As the largest study of its kind, the International Study of Comparative Health Effectiveness with Medical and Invasive Approaches (ISCHEMIA) was one of the most anticipated results at the congress. The investigators randomly assigned 5,179 patients with coronary artery disease at 320 sites in 37 countries to receive 1 of 2 treatment strategies: either ‘invasive’ therapy including early stent implants or bypass surgery, or ‘conservative’ therapy, where patients received only medication (e.g. aspirin, statins) and lifestyle advice.

Prof. Judith Hochman (New York University School of Medicine, USA) presented the results, reporting that over a median follow-up of 3.3 years, there were no differences between the 2 groups in the risk for the primary composite endpoint of time to cardiovascular death, myocardial infarction (MI), or hospitalisation for unstable angina, heart failure, or resuscitated cardiac arrest (HR 0.93; 95% CI 0.80-1.08; P=0.34) [1].

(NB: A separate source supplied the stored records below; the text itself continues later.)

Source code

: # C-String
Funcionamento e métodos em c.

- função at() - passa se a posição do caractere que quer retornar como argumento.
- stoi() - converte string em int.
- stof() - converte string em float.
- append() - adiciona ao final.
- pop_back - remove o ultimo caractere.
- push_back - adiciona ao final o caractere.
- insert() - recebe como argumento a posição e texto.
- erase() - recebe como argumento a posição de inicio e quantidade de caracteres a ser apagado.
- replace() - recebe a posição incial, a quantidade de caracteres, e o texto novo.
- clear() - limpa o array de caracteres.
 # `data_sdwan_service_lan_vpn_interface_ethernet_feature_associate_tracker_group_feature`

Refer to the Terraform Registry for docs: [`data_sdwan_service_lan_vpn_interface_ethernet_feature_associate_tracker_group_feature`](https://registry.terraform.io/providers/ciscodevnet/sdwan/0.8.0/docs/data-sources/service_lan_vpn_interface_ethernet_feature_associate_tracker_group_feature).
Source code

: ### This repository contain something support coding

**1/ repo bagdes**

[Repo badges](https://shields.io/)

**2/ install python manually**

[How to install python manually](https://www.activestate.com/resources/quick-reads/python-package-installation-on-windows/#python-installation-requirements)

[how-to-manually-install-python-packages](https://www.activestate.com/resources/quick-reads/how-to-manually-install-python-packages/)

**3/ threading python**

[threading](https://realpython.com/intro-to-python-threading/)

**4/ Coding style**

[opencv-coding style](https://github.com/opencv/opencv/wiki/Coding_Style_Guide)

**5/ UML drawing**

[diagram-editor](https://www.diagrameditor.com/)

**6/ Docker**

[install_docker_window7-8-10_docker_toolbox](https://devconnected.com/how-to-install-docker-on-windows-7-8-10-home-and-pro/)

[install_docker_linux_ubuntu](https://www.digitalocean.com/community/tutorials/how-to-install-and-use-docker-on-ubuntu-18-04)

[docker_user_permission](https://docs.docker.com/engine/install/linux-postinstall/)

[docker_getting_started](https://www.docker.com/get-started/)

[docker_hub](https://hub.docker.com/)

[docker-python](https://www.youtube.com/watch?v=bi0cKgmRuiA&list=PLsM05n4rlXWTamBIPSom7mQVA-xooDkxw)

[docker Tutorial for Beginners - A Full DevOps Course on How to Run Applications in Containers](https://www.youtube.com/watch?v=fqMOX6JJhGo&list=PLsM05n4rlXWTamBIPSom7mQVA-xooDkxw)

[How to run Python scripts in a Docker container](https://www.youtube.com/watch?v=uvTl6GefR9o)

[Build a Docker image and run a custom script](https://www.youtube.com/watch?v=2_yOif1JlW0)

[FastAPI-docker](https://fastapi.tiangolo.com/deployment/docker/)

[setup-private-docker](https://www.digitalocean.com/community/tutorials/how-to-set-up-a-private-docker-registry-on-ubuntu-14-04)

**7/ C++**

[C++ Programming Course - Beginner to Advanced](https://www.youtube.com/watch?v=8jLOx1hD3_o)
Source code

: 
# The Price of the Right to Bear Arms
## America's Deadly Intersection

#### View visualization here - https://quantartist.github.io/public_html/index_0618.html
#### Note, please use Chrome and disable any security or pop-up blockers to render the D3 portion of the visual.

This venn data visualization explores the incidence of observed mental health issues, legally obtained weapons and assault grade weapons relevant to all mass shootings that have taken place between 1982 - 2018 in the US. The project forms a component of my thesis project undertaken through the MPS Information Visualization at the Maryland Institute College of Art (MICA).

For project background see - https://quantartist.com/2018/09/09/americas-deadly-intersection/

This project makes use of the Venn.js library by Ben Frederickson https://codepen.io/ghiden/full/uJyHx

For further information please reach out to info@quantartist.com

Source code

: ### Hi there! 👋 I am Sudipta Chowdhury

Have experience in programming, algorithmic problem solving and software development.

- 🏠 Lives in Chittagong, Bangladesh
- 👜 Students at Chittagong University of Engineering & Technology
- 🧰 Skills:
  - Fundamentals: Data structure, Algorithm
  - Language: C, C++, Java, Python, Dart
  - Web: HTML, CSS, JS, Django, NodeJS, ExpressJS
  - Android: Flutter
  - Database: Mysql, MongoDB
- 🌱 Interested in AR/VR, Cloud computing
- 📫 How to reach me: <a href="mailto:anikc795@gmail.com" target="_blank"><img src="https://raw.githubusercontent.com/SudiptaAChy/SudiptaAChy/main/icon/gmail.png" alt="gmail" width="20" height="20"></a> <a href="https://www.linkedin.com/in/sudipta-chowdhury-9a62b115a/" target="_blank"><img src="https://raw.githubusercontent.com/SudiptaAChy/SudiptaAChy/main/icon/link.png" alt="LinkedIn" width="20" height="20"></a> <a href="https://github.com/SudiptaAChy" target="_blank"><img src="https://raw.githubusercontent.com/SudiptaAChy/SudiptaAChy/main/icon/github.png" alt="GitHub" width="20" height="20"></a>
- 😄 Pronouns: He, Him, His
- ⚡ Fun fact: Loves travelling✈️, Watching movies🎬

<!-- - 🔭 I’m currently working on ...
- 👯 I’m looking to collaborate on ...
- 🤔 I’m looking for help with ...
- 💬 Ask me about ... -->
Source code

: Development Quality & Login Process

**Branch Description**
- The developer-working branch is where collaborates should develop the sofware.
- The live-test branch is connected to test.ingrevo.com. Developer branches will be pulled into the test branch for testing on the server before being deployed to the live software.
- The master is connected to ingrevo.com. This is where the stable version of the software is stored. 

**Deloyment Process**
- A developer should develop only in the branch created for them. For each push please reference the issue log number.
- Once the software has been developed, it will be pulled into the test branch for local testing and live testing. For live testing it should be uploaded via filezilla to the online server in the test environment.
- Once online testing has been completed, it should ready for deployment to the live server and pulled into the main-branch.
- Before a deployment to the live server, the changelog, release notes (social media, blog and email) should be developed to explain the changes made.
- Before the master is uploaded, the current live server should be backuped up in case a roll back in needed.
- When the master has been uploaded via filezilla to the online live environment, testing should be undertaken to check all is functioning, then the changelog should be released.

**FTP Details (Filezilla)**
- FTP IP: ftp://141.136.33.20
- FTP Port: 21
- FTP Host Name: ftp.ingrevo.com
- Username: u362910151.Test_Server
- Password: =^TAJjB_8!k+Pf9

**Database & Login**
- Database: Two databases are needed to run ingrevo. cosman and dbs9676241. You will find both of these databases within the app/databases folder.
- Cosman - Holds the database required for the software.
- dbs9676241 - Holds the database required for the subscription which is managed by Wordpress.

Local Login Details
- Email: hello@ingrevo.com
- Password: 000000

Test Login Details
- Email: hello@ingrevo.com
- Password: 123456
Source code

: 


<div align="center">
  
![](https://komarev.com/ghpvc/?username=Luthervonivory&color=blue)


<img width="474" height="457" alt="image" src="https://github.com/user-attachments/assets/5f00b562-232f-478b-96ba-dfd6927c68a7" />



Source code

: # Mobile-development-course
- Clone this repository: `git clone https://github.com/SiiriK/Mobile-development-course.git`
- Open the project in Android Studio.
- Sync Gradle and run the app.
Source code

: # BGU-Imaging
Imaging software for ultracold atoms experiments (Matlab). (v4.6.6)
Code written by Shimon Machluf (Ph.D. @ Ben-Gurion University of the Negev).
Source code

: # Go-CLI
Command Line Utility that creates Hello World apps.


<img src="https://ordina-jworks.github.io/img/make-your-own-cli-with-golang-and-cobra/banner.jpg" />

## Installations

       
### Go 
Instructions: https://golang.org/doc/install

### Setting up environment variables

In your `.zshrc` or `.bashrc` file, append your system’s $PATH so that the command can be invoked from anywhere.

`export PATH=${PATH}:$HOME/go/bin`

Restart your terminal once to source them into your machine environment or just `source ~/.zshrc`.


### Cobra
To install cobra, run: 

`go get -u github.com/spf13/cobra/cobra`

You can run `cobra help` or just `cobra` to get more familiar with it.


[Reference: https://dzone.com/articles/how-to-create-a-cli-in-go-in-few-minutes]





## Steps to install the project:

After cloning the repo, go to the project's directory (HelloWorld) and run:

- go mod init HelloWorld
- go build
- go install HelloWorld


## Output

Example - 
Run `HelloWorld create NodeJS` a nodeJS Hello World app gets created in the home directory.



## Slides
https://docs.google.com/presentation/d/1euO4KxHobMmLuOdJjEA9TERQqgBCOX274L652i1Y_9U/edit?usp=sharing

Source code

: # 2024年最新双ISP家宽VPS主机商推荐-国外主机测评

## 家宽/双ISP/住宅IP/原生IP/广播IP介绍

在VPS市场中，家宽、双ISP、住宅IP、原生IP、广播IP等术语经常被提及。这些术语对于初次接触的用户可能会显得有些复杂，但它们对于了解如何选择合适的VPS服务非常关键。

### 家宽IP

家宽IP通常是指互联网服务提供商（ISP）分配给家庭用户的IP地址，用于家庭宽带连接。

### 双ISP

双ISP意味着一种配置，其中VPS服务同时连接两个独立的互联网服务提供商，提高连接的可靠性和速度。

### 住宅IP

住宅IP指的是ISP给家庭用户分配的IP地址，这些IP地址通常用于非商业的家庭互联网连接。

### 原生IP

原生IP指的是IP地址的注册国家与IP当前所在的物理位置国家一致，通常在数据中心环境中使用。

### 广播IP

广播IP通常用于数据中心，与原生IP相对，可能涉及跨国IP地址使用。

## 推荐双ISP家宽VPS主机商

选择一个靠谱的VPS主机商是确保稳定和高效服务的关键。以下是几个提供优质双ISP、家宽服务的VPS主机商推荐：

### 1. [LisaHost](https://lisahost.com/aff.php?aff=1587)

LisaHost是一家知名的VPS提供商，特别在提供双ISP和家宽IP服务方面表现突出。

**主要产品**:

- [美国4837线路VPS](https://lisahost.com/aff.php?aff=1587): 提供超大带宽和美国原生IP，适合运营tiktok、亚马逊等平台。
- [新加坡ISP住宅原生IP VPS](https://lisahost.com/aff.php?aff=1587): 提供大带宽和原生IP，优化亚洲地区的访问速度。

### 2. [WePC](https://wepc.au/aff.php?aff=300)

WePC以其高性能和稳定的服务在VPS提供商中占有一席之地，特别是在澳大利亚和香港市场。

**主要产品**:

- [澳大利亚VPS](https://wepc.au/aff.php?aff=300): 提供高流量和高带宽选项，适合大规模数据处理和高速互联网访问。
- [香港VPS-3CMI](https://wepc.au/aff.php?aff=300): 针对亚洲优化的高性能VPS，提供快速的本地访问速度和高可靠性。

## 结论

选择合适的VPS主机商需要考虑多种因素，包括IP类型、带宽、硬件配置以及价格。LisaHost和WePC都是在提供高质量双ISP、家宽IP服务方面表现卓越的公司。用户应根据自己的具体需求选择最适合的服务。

However, the data was slightly more complex, Dr Hochman pointed out, because the curves crossed at 2 years follow-up. At 6 months, the absolute rates favoured the conservative therapy by 1.9%. Yet, at 4 years, the data favoured the patients who had received early angiography prior to percutaneous coronary intervention (PCI) or bypass surgery by 2.2% (13.3% vs 15.5%, respectively). Prof. Hochman underscored that it is unclear what longer follow-up may reveal.

There was no difference between the invasive and conservative strategies in the key secondary endpoints of cardiovascular death or MI (11.7% vs 13.9%; HR 0.90; 95% CI 0.77-1.06; P=0.21) or in all-cause death (6.5% vs 6.4%; HR 1.05; 95% CI 0.83-1.1).

In a parallel quality-of-life study, presented in the same session by Dr John Spertus (Saint Luke's Mid America Heart institute, USA), data showed that revascularisation provided greater relief from angina symptoms than conservative therapy, with 50% of the patients at 1 year reporting no angina symptoms at all, as opposed to just 20% of those in the conservative therapy arm [2].

Although the overall interpretation of this trial was of a neutral outcome, the results suggest that invasive therapy for stable ischaemic heart disease patients needs to be carefully considered in the context of angina burden and background medical therapy, and that optimal coronary revascularisation can be achieved with low procedural complications.

1. Hochman JS, et al. International Study of Comparative Health Effectiveness With Medical and Invasive Approaches: Primary Report of Clinical Outcomes. LBS02, AHA Scientific Sessions 2019, 14-18 November, Philadelphia, USA.
2. Spertus JA, et al. International Study of Comparative Health Effectiveness With Medical and Invasive Approaches: Primary Report of Quality of Life Outcomes. LBS02, AHA Scientific Sessions 2019, 14-18 November, Philadelphia, USA.